Saved data entries:
▬▬▬▬▬▬

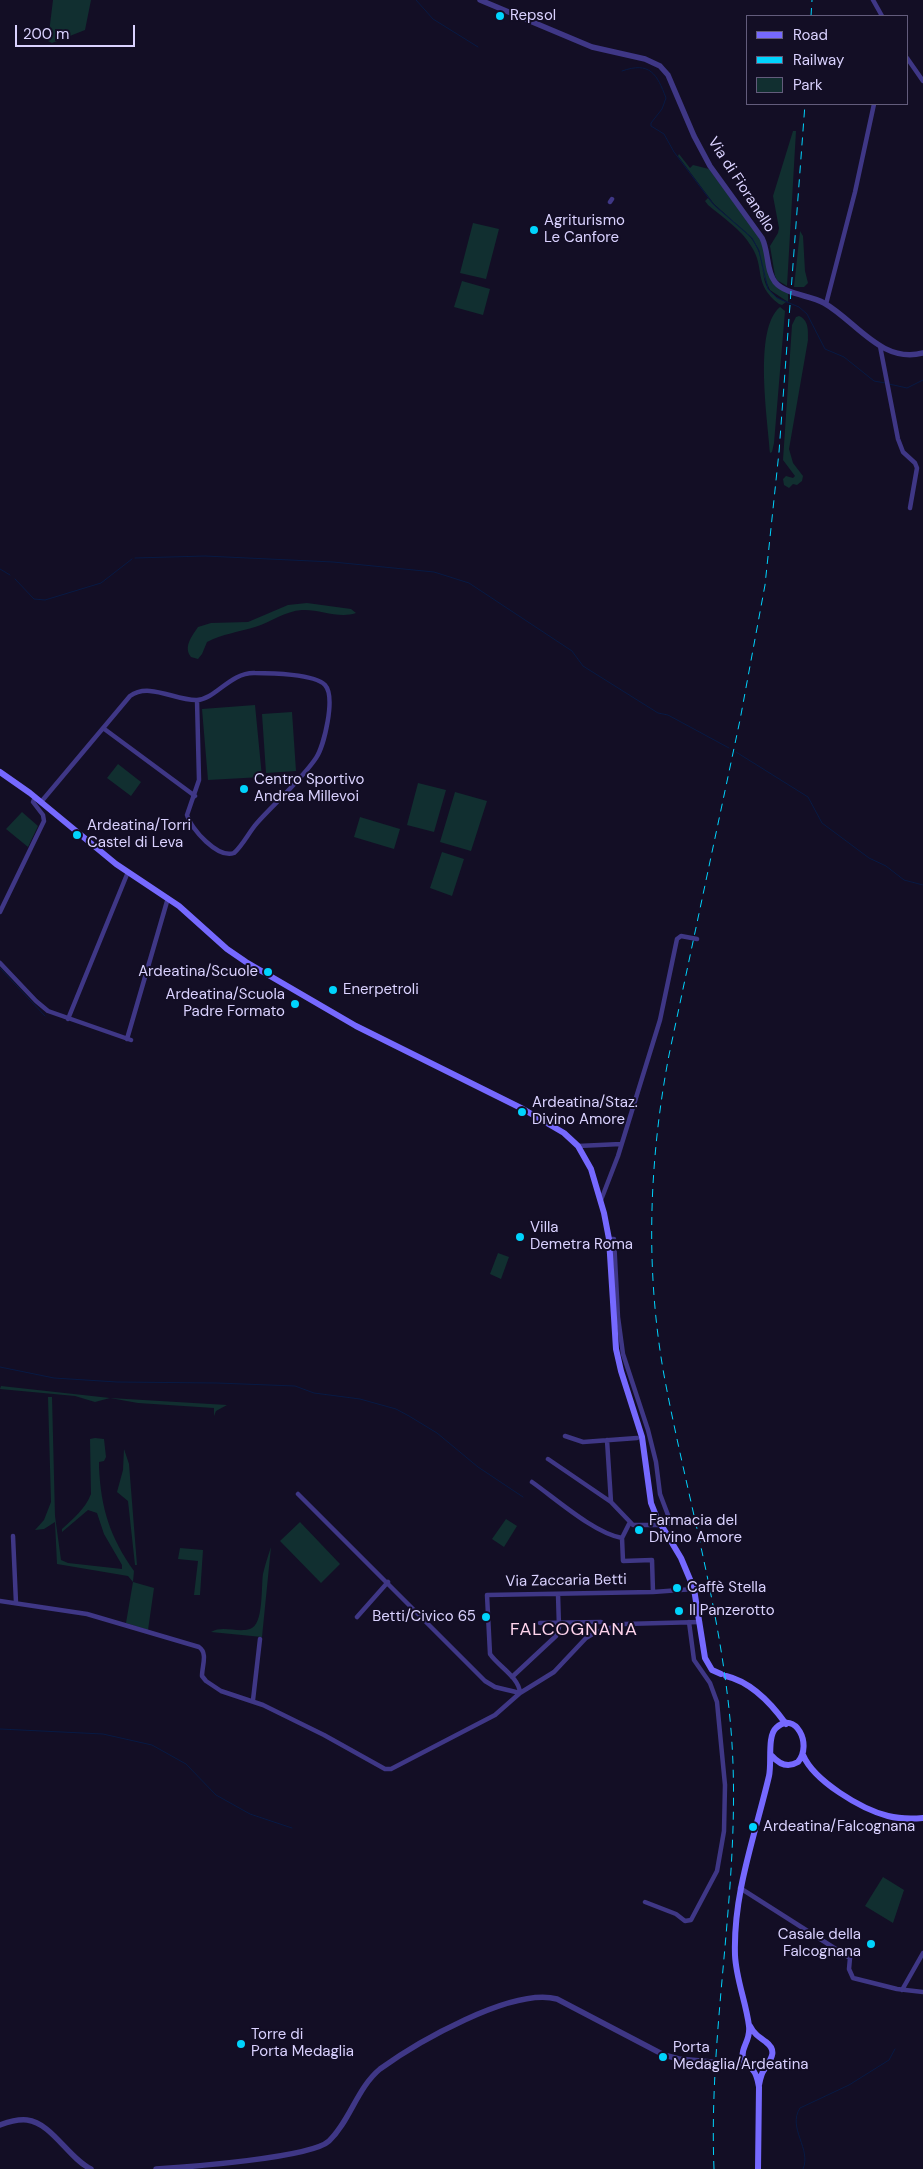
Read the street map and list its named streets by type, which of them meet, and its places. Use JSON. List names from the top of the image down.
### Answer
{
  "streets": {
    "street": ["Via di Fioranello", "Via Zaccaria Betti"]
  },
  "districts": ["FALCOGNANA"],
  "places": [
    "Repsol",
    "Agriturismo Le Canfore",
    "Centro Sportivo Andrea Millevoi",
    "Ardeatina/Torri Castel di Leva",
    "Ardeatina/Scuole",
    "Enerpetroli",
    "Ardeatina/Scuola Padre Formato",
    "Ardeatina/Staz. Divino Amore",
    "Villa Demetra Roma",
    "Farmacia del Divino Amore",
    "Caffè Stella",
    "Il Panzerotto",
    "Betti/Civico 65",
    "Ardeatina/Falcognana",
    "Casale della Falcognana",
    "Torre di Porta Medaglia",
    "Porta Medaglia/Ardeatina"
  ],
  "legend": ["Road", "Railway", "Park"],
  "scale_bar": "200 m"
}
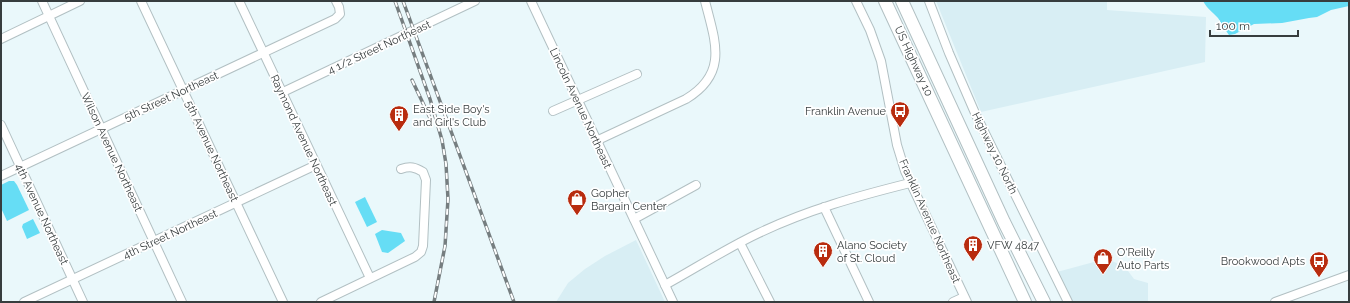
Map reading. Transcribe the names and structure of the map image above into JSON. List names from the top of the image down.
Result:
{
  "streets": {
    "highway": ["US Highway 10"],
    "street": [
      "4 1/2 Street Northeast",
      "5th Street Northeast",
      "Lincoln Avenue Northeast",
      "Raymond Avenue Northeast",
      "5th Avenue Northeast",
      "Wilson Avenue Northeast",
      "Highway 10 North",
      "4th Avenue Northeast",
      "Franklin Avenue Northeast",
      "4th Street Northeast"
    ]
  },
  "crossings": [
    ["4 1/2 Street Northeast", "Raymond Avenue Northeast"],
    ["5th Street Northeast", "Raymond Avenue Northeast"],
    ["5th Street Northeast", "5th Avenue Northeast"],
    ["5th Street Northeast", "Wilson Avenue Northeast"],
    ["5th Street Northeast", "4th Avenue Northeast"],
    ["Raymond Avenue Northeast", "4th Street Northeast"],
    ["5th Avenue Northeast", "4th Street Northeast"],
    ["Wilson Avenue Northeast", "4th Street Northeast"],
    ["4th Avenue Northeast", "4th Street Northeast"]
  ],
  "places": {
    "bus stop": ["Franklin Avenue", "Brookwood Apts"],
    "building": ["East Side Boy's and Girl's Club", "VFW 4847", "Alano Society of St. Cloud"],
    "shop": ["Gopher Bargain Center", "O'Reilly Auto Parts"]
  },
  "scale_bar": "100 m"
}
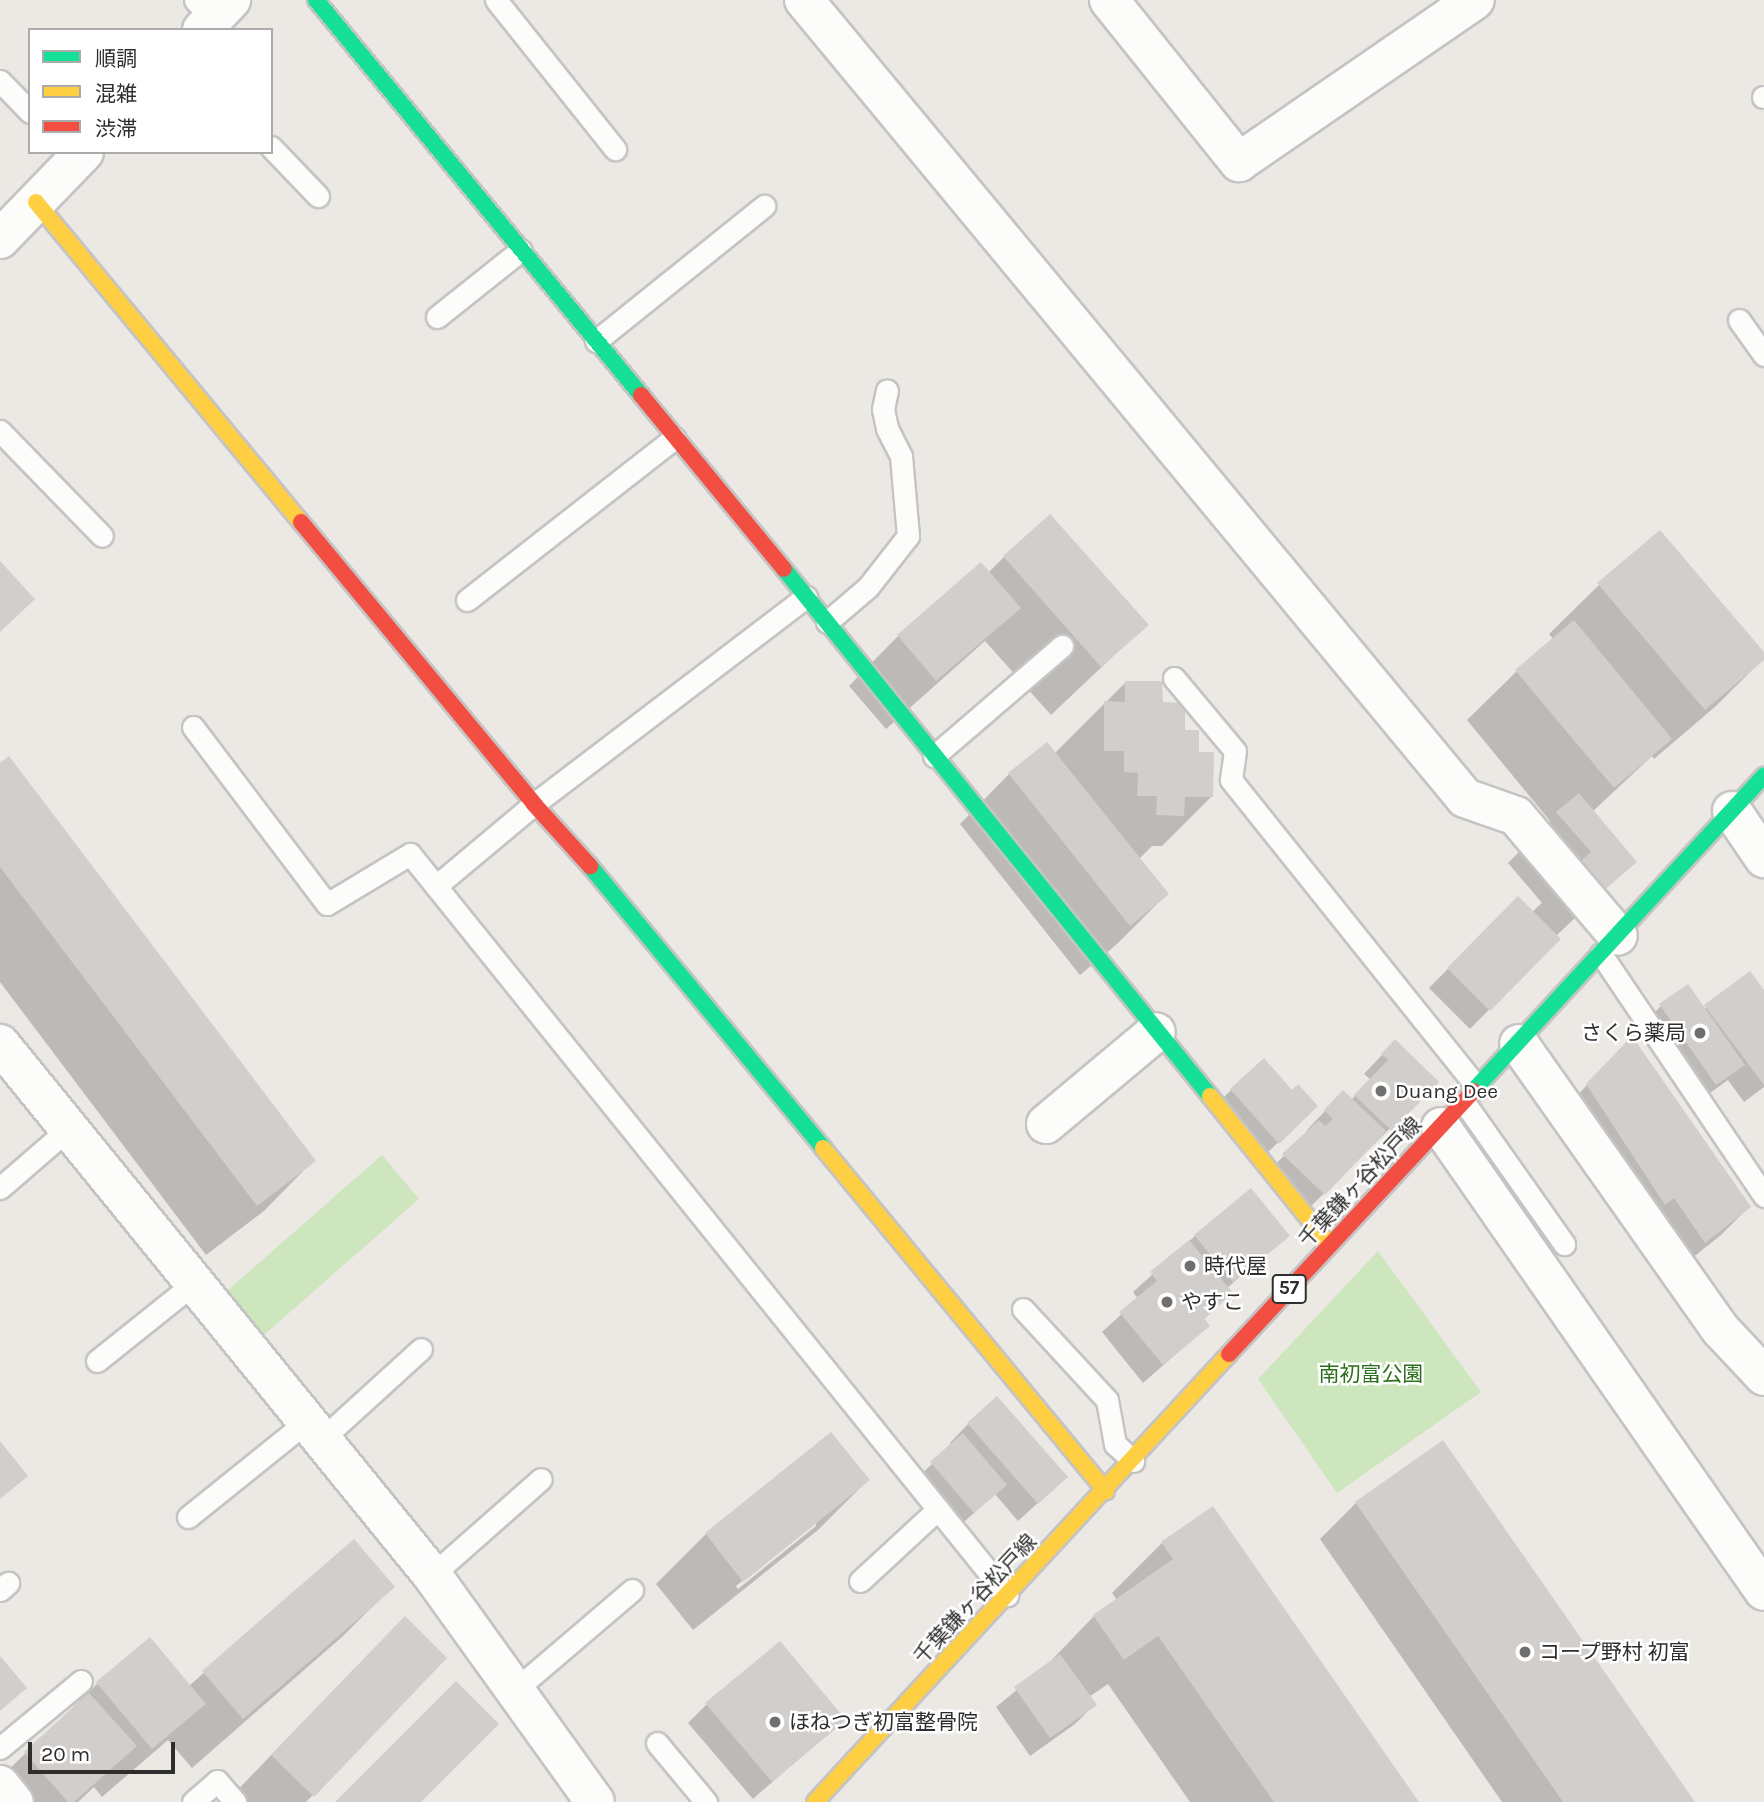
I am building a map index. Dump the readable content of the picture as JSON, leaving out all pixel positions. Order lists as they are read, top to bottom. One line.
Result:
{"streets":{"street":["千葉鎌ヶ谷松戸線","57"]},"parks":["南初富公園"],"places":["さくら薬局","Duang Dee","時代屋","やすこ","コープ野村 初富","ほねつぎ初富整骨院"],"legend":["順調","混雑","渋滞"],"scale_bar":"20 m"}
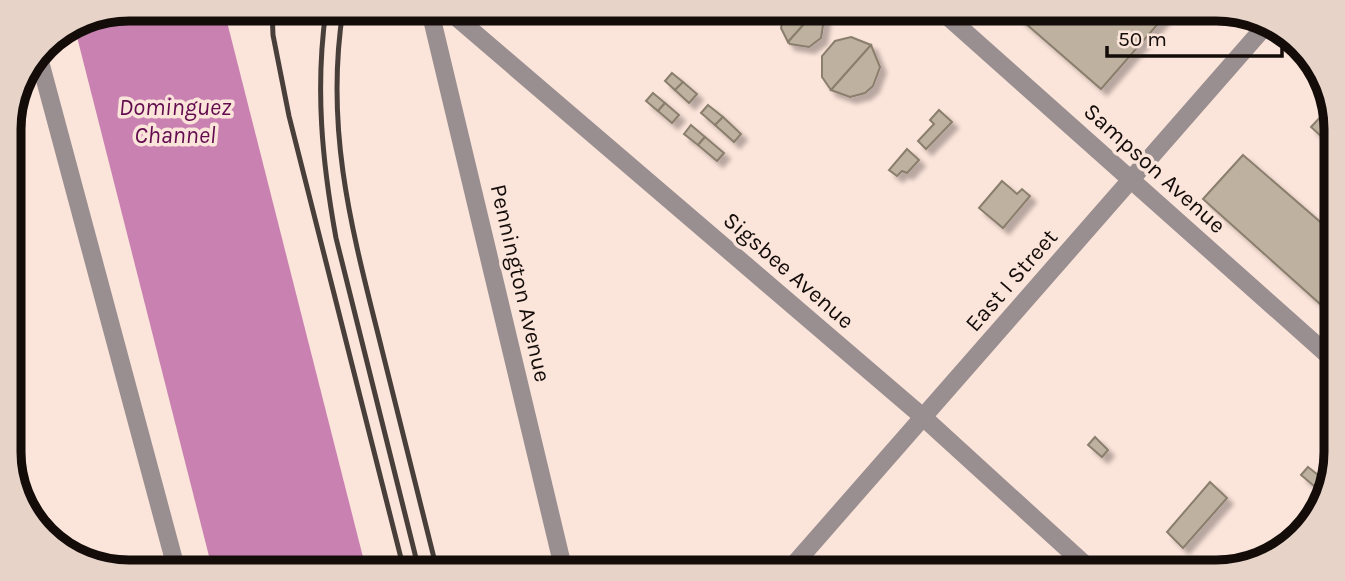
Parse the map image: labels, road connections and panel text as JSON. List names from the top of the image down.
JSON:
{
  "streets": {
    "street": [
      "Sampson Avenue",
      "Sigsbee Avenue",
      "East I Street",
      "Pennington Avenue"
    ]
  },
  "crossings": [
    ["Sampson Avenue", "East I Street"],
    ["Sigsbee Avenue", "East I Street"]
  ],
  "water": ["Dominguez Channel"],
  "scale_bar": "50 m"
}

▬▬▬▬▬▬

Assignment => Copy each line above that has the word "names".

Solution for this task =>
Read the street map and list its named streets by type, which of them meet, and its places. Use JSON. List names from the top of the image down.
Map reading. Transcribe the names and structure of the map image above into JSON. List names from the top of the image down.
Parse the map image: labels, road connections and panel text as JSON. List names from the top of the image down.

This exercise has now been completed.